How Do You Teach Empathy? — Jonathan Juravich
This is the transcript of Jonathan Juravich's TED-Ed Educator Talk on teaching empathy as an actionable skill rather than a soft skill or catchphrase.
Juravich, an elementary art educator and 2018 Ohio State Teacher of the Year, argues that common definitions like "walk in someone else's shoes" or "understanding and sharing the feelings of others" are too abstract for young children. The root of empathy is awareness: "a noticing of what is happening in and around you so that you can make a choice."
He learned this early through his blind grandmother, Josie. As a child he would describe Disney movies in detail — the desert backgrounds in Aladdin, the expressions on characters' faces — so she could be included. Those descriptions were an early form of perspective taking born from relationship.
In his own family he uses specific, repeated prompts with his five-year-old daughter (also named Josie):
- Tell me about a part of your day when you were proud.
- Tell me about a part of your day when you were frustrated.
- Tell me about a part of your day when you were really excited.
- Tell me about a part of your day where you laughed so hard you fell on the floor.
He models the same answers about his own day. The child quickly began noticing and reporting the feelings of friends ("my friend Ellie was sad when she didn’t get to play with the magnatiles").
In the classroom, after Hurricane Harvey hit Houston during an architecture unit, fourth graders moved from questions about buildings to imagining the impact on other children's art rooms and supplies. Juravich introduced artists who cover objects and houses with polka dots. The class built a five-foot house structure where each dot represented an art supply donated to a school in Houston. Awareness became concrete action.

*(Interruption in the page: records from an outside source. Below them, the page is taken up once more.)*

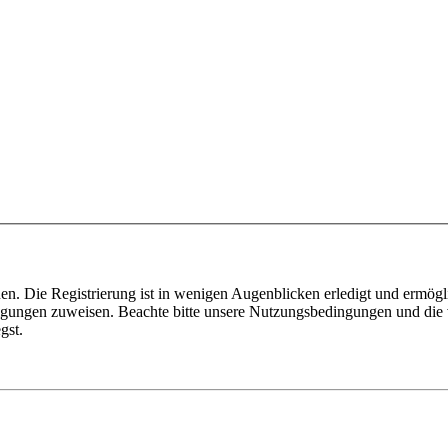
n. Die Registrierung ist in wenigen Augenblicken erledigt und ermögli
tigungen zuweisen. Beachte bitte unsere Nutzungsbedingungen und die v
gst.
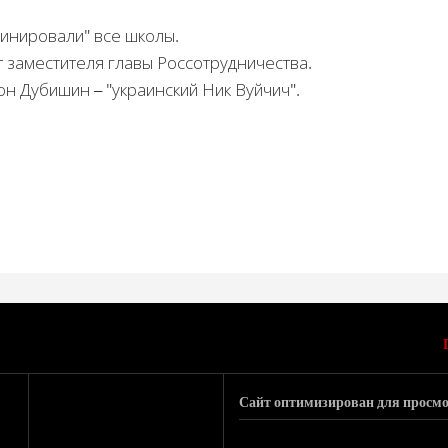
минировали" все школы.
 заместителя главы Россотрудничества.
н Дубишин – "украинский Ник Вуйчич".
Сайт оптимизирован для просмо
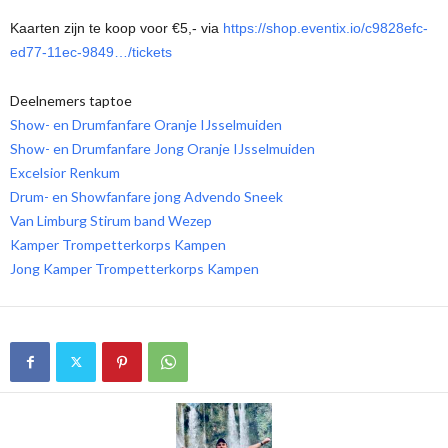
Kaarten zijn te koop voor €5,- via
https://shop.eventix.io/c9828efc-
ed77-11ec-9849…/tickets
Deelnemers taptoe
Show- en Drumfanfare Oranje IJsselmuiden
Show- en Drumfanfare Jong Oranje IJsselmuiden
Excelsior Renkum
Drum- en Showfanfare jong Advendo Sneek
Van Limburg Stirum band Wezep
Kamper Trompetterkorps Kampen
Jong Kamper Trompetterkorps Kampen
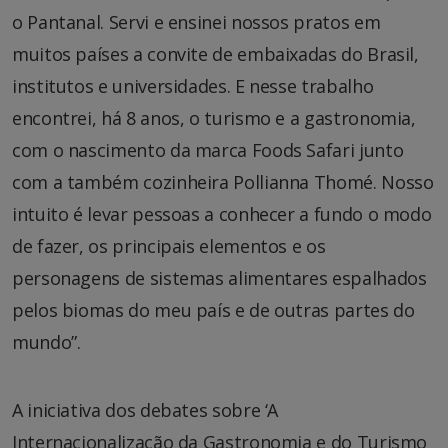
o Pantanal. Servi e ensinei nossos pratos em
muitos países a convite de embaixadas do Brasil,
institutos e universidades. E nesse trabalho
encontrei, há 8 anos, o turismo e a gastronomia,
com o nascimento da marca Foods Safari junto
com a também cozinheira Pollianna Thomé. Nosso
intuito é levar pessoas a conhecer a fundo o modo
de fazer, os principais elementos e os
personagens de sistemas alimentares espalhados
pelos biomas do meu país e de outras partes do
mundo”.
A iniciativa dos debates sobre ‘A
Internacionalização da Gastronomia e do Turismo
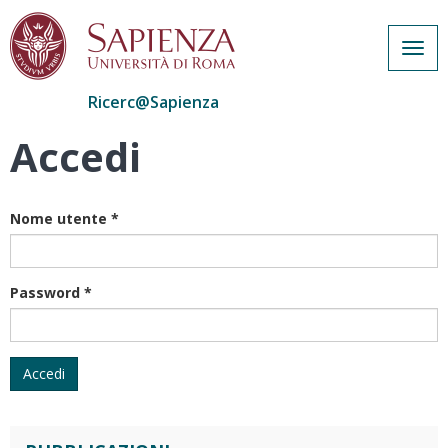
Togg
navig
Ricerc@Sapienza
Accedi
Salta
al
contenuto
principale
Nome utente
*
Password
*
Accedi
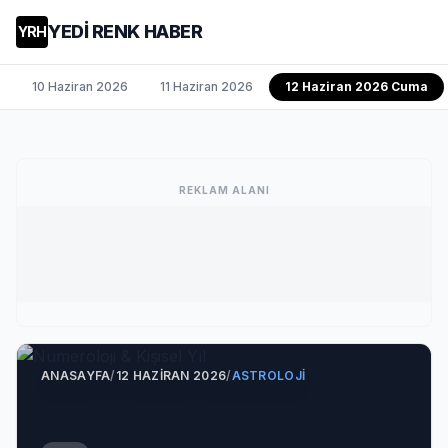
YEDİ RENK HABER
YRH
10 Haziran 2026
11 Haziran 2026
12 Haziran 2026 Cuma
REKLAM ALANI
ANASAYFA
/
12 HAZIRAN 2026
/
ASTROLOJI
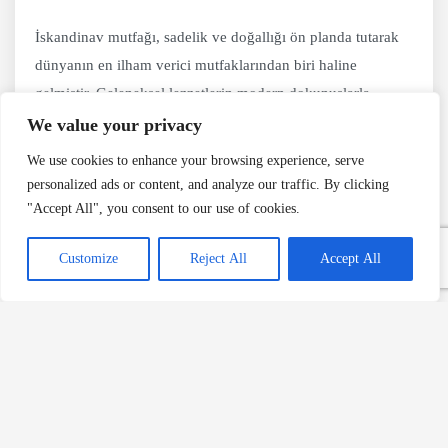
İskandinav mutfağı, sadelik ve doğallığı ön planda tutarak
dünyanın en ilham verici mutfaklarından biri haline
gelmiştir. Geleneksel lezzetlerin modern dokunuşlarla
yeniden yorumlanması, bu mutfağı hem köklü hem de
We value your privacy
çağdaş kılan en önemli unsurlardan biridir. Eğer İskandinav
We use cookies to enhance your browsing experience, serve
mutfağını keşfetmek istiyorsanız, deniz ürünlerinden
personalized ads or content, and analyze our traffic. By clicking
fermente gıdalara, köklü ekmek kültüründen benzersiz
"Accept All", you consent to our use of cookies.
tatlılara kadar geniş bir yelpazede tatlar sizleri bekliyor.
Customize
Reject All
Accept All
İlgili Tarifler
Gravlax Tarifi
Köttbullar (İsveç Köftesi) Tarifi
Smørrebrød Tarifi
Brunost ile Waffle Tarifi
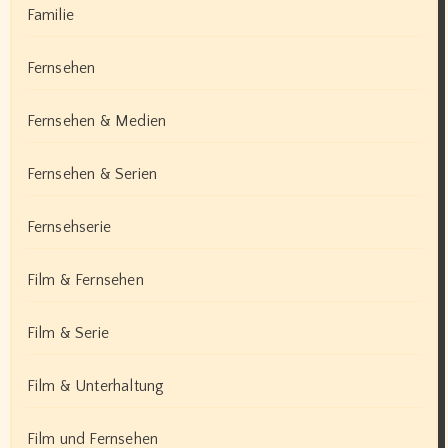
Familie
Fernsehen
Fernsehen & Medien
Fernsehen & Serien
Fernsehserie
Film & Fernsehen
Film & Serie
Film & Unterhaltung
Film und Fernsehen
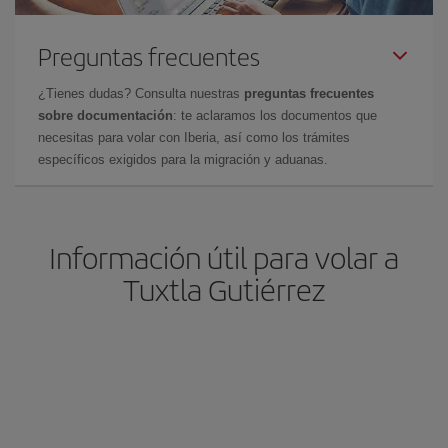
Preguntas frecuentes
¿Tienes dudas? Consulta nuestras
preguntas frecuentes
sobre documentación
: te aclaramos los documentos que
necesitas para volar con Iberia, así como los trámites
específicos exigidos para la migración y aduanas.
Información útil para volar a
Tuxtla Gutiérrez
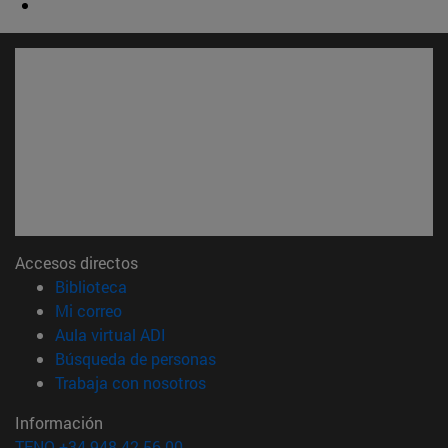
Accesos directos
(abre en nueva ventana)
Biblioteca
(abre en nueva ventana)
Mi correo
(abre en nueva ventana)
Aula virtual ADI
(abre en nueva ventana)
Búsqueda de personas
(abre en nueva ventana)
Trabaja con nosotros
Información
TFNO +34 948 42 56 00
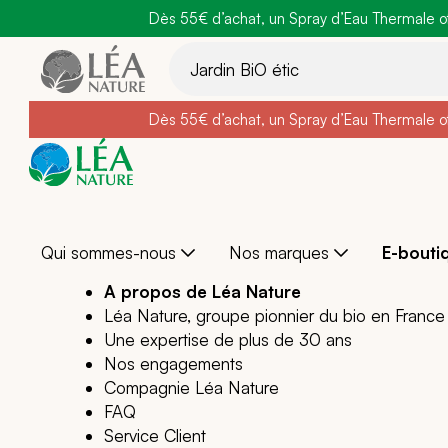
Dès 55€ d’achat, un Spray d’Eau Thermale off
Belle semain
Aller
au
contenu
Dès 55€ d’achat, un Spray d’Eau Thermale off
Belle semain
Qui sommes-nous
Nos marques
E-bouti
A propos de Léa Nature
Léa Nature, groupe pionnier du bio en France
Une expertise de plus de 30 ans
Nos engagements
Compagnie Léa Nature
FAQ
Service Client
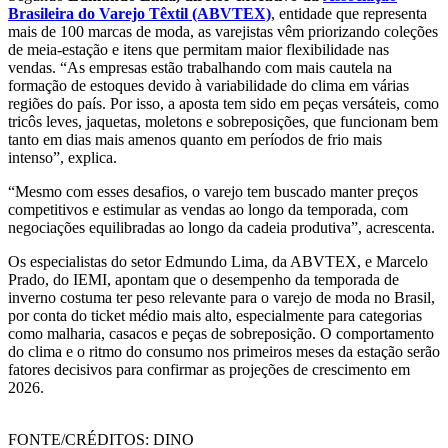
Brasileira do Varejo Têxtil (ABVTEX)
, entidade que representa
mais de 100 marcas de moda, as varejistas vêm priorizando coleções
de meia-estação e itens que permitam maior flexibilidade nas
vendas. “As empresas estão trabalhando com mais cautela na
formação de estoques devido à variabilidade do clima em várias
regiões do país. Por isso, a aposta tem sido em peças versáteis, como
tricôs leves, jaquetas, moletons e sobreposições, que funcionam bem
tanto em dias mais amenos quanto em períodos de frio mais
intenso”, explica.
“Mesmo com esses desafios, o varejo tem buscado manter preços
competitivos e estimular as vendas ao longo da temporada, com
negociações equilibradas ao longo da cadeia produtiva”, acrescenta.
Os especialistas do setor Edmundo Lima, da ABVTEX, e Marcelo
Prado, do IEMI, apontam que o desempenho da temporada de
inverno costuma ter peso relevante para o varejo de moda no Brasil,
por conta do ticket médio mais alto, especialmente para categorias
como malharia, casacos e peças de sobreposição. O comportamento
do clima e o ritmo do consumo nos primeiros meses da estação serão
fatores decisivos para confirmar as projeções de crescimento em
2026.
FONTE/CRÉDITOS:
DINO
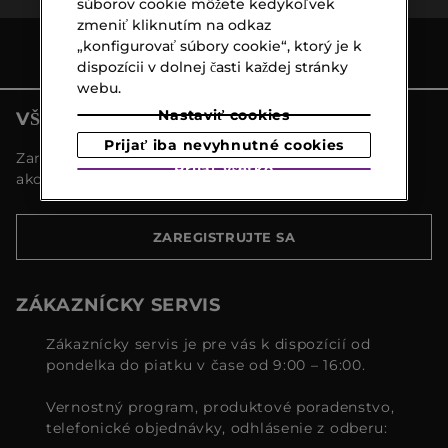
súborov cookie môžete kedykoľvek
zmeniť kliknutím na odkaz
„konfigurovať súbory cookie“, ktorý je k
dispozícii v dolnej časti každej stránky
webu.
Nastaviť cookies
VŠETKY NOVINKY MARIONNAUD
Prijať iba nevyhnutné cookies
Zaregistrujte sa a objavte naše najnovšie novinky a
Prijať všetko
akcie
ZAREGISTRUJTE SA
ZÁKAZNÍCKY SERVIS
Zákaznícky servis je pre vás k dispozícií od
pondelka do piatku v čase od 9:00 – 16:00.
Vernostný program, produktové poradenstvo,
telefonické objednávky, odhlásenie z odberu:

Empathy here is not a feeling that stays inside. Awareness of self and others leads to observed behaviors and feelings, which leads to practical practice.
The source is the TED-Ed Educator Talks video featuring Jonathan Juravich. This transcript supplies the operational "how" — the awareness root and the concrete practice loop — that turns the four-qualities framework into something teachable and repeatable in the wiki.